No Senegal, uma ilha chamada Goré, próxima à Dakar, a capital do país, funciona hoje como um centro de visitação de turistas. Mas ali, entre os séculos XV e XIX, funcionou um dos principais centros de comércio de pessoas escravizadas na África, estabelecido inicialmente pelos portugueses. Neste lugar, crianças eram separadas, assim como mulheres e homens. Cada um tinha um destino, não importava se eram da mesma família, se tinham semelhanças nos locais em que nasceram, se havia laços em comum. Ali, em um largo cômodo de uma das edificações que sustentavam o comércio, uma ganhou um nome especial. Uma porta, de onde não se via o continente, mas apenas o Oceano Atlântico. Ficou conhecida como “Porta do Nunca Mais”. Dali saiam nos navios em direção à América. Quem passava por esta porta não voltava mais.
Por mais de 300 anos, milhões de africanos foram forçados a deixar suas terras e famílias, trazidos em condições desumanas para trabalhar nas plantações e minas no Brasil. Na terra em que chegaram, não havia direitos para eles, nem laços culturais ou afetivos. Os que sobreviviam ao longo trajeto de navio eram, muitas vezes, vendidos em praças públicas, condicionados a uma vida inteira de subalternação. Esse sistema brutal de exploração não apenas causou imenso sofrimento e perda de vidas, mas também estabeleceu uma estrutura de desigualdade racial que persiste até hoje. Quantas pessoas negras você conhece em lugares de liderança? Você já foi atendido por quantos médicos negros?
O Brasil foi o último país do mundo a abolir a escravidão. A assinatura da lei foi em 1888, há exatos 136 anos. Poucas garantias foram dadas para reparar os danos de séculos de exploração. Hoje, cabe a nós, educadores, construir alicerces para se construir uma sociedade antirracista, inclusiva, que combata a discriminação tão presente. O chamado racismo estrutural é justamente aquele que está na estrutura do pensamento, que condiciona a pessoa negra a qualquer situação de inferioridade. Nem todas as pessoas querem ser racistas intencionalmente, mas a herança cultural nos acompanha. Muitas vezes somos.
No ambiente escolar, é crucial que as crianças entendam esse passado para que possam reconhecer e combater as injustiças que ainda existem. A educação antirracista deve ser sensível, mas direta, abordando o impacto duradouro que esse período histórico teve sobre a população negra no Brasil.
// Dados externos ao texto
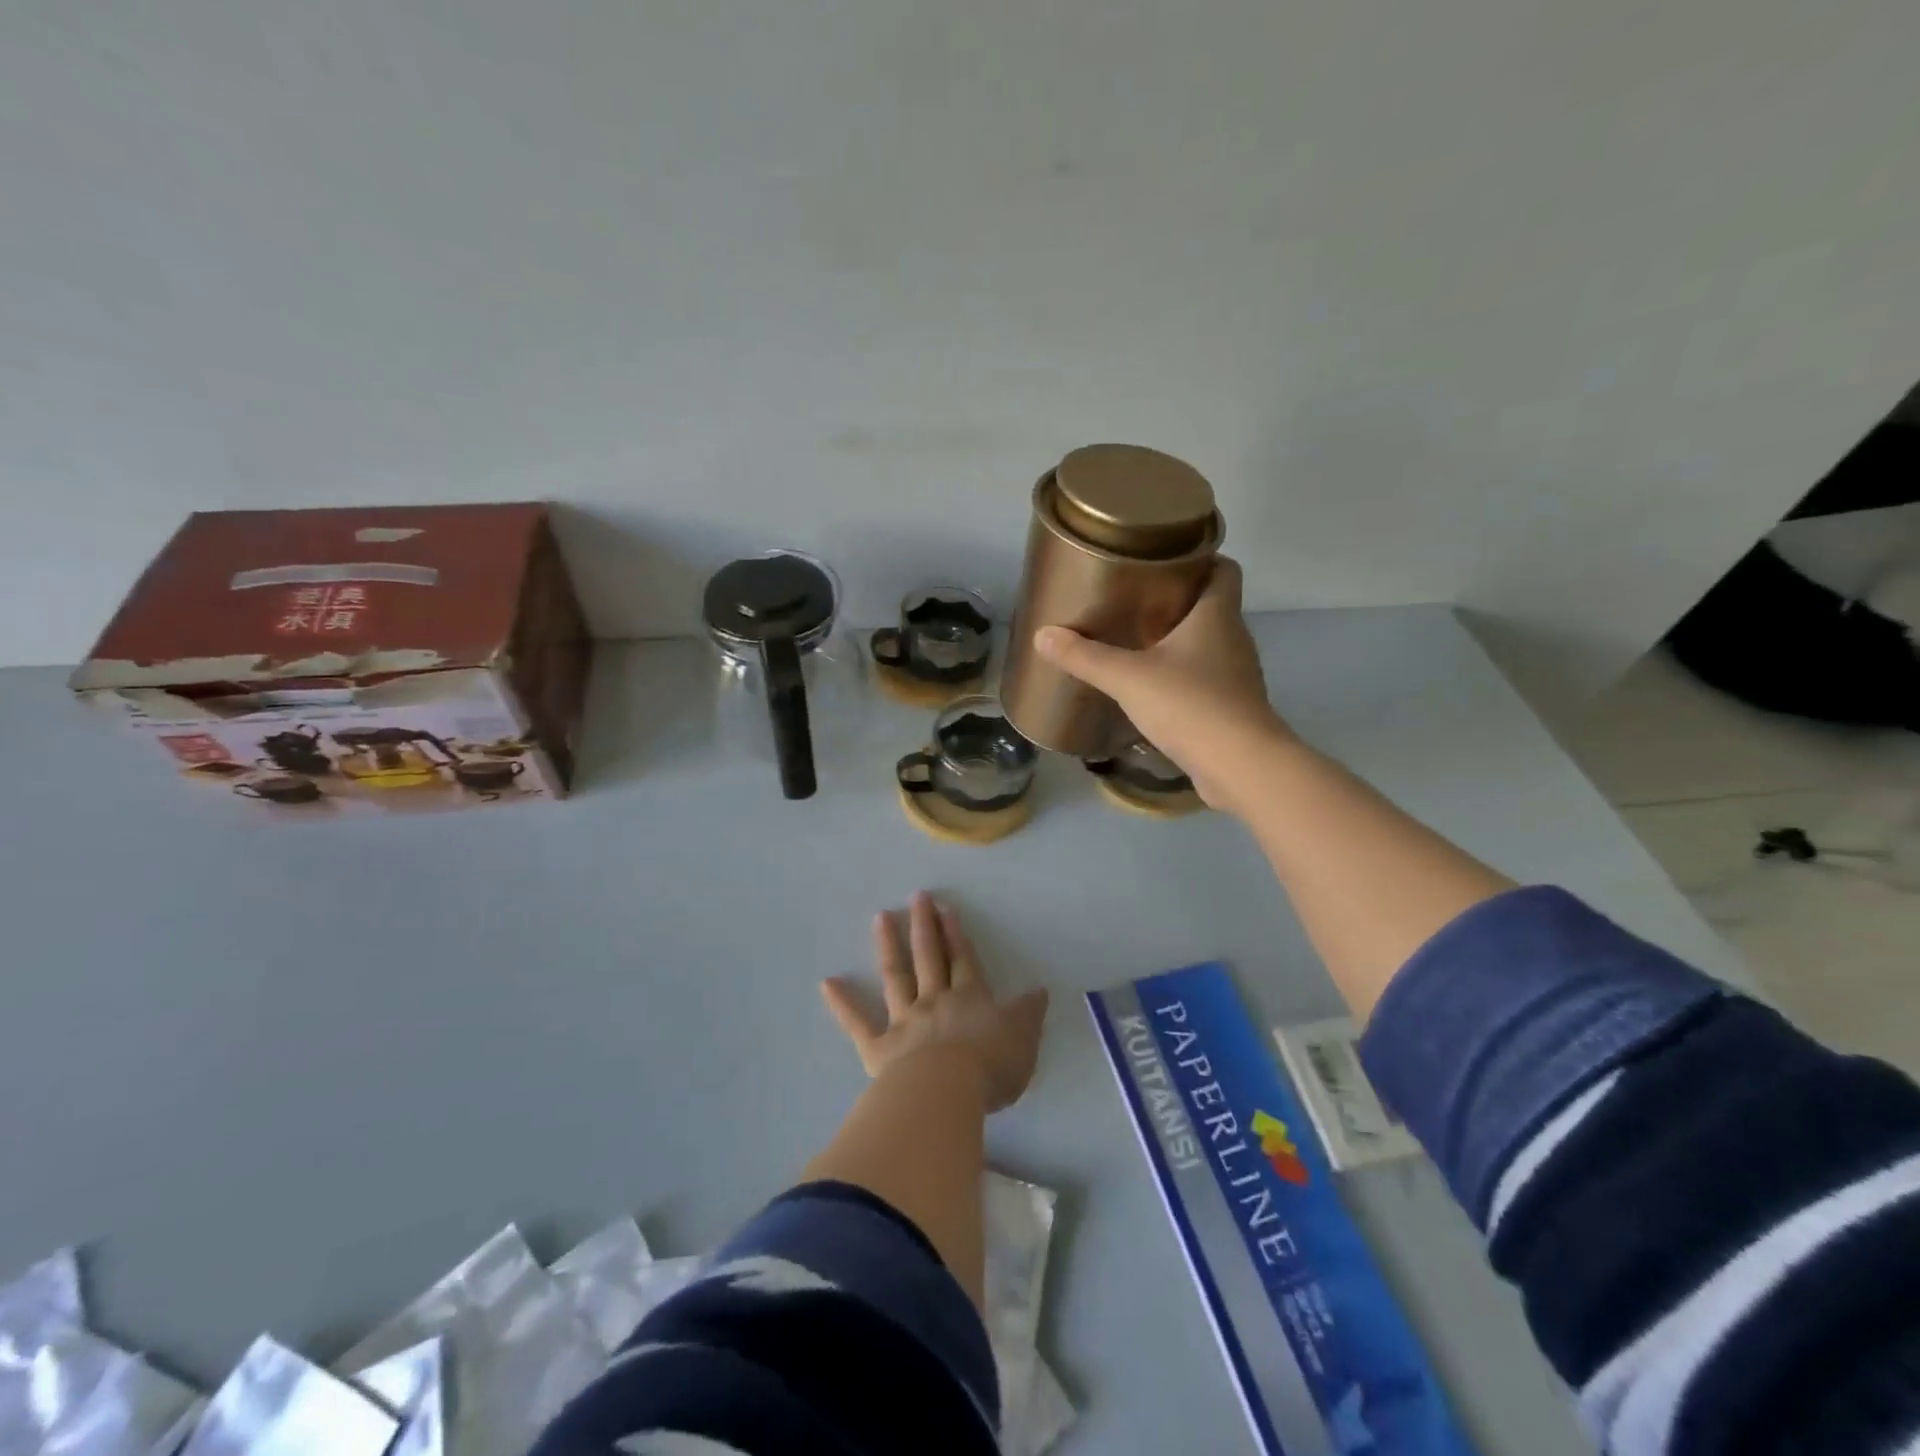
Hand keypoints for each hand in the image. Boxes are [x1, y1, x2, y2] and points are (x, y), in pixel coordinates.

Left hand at [820, 893, 1048, 1112]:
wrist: (946, 1092)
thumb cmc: (990, 1068)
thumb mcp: (1023, 1040)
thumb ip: (1028, 1014)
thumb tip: (1039, 990)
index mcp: (969, 999)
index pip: (963, 960)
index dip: (955, 934)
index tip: (945, 908)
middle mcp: (935, 1001)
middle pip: (929, 957)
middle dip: (924, 926)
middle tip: (917, 897)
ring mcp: (904, 1021)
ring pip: (896, 977)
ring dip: (889, 946)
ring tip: (881, 917)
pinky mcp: (879, 1048)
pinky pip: (858, 1023)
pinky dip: (842, 1004)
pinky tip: (827, 983)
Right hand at [1031, 556, 1291, 811]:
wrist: (1240, 767)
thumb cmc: (1190, 705)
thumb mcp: (1128, 678)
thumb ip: (1086, 656)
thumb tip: (1043, 635)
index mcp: (1217, 616)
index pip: (1224, 569)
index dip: (1201, 556)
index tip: (1164, 557)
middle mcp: (1233, 639)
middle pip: (1211, 605)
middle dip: (1177, 599)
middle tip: (1134, 597)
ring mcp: (1235, 676)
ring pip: (1207, 644)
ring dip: (1177, 640)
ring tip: (1135, 639)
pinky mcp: (1229, 709)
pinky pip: (1203, 680)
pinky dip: (1180, 676)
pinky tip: (1149, 687)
Isso inclui a compreensão de como a escravidão determinou as relações raciais e sociais e como esses efeitos se manifestam nas desigualdades contemporâneas. Ao educar as crianças sobre esse passado, estamos preparando uma nova geração para construir uma sociedade mais justa e equitativa. Isso envolve ensinar sobre a resistência e as contribuições dos afro-brasileiros à cultura, economia e identidade nacional, promovendo um ambiente de respeito e valorização da diversidade. As escolas são um dos primeiros espaços de socialização formal para as crianças, onde elas começam a compreender e internalizar valores. Ignorar ou minimizar as questões raciais nesse contexto pode perpetuar desigualdades e injustiças que afetam profundamente a vida das crianças.
Desde cedo, as crianças observam e absorvem comportamentos e atitudes ao seu redor. Elas notam as diferenças de cor de pele, origem e cultura. É essencial que o ambiente escolar reconheça e valorize essas diferenças, promovendo um espaço onde todas as crianças se sintam vistas, ouvidas e respeitadas. Quando estas questões são tratadas, as crianças aprendem a valorizar a diversidade. Elas entendem que cada indivíduo, independentemente de sua cor da pele, merece respeito e dignidade.Para isso, é importante que educadores recebam formação adequada e contínua sobre diversidade e inclusão. Eles devem estar preparados para lidar com incidentes de racismo e discriminação, além de incorporar materiais didáticos que representem a diversidade.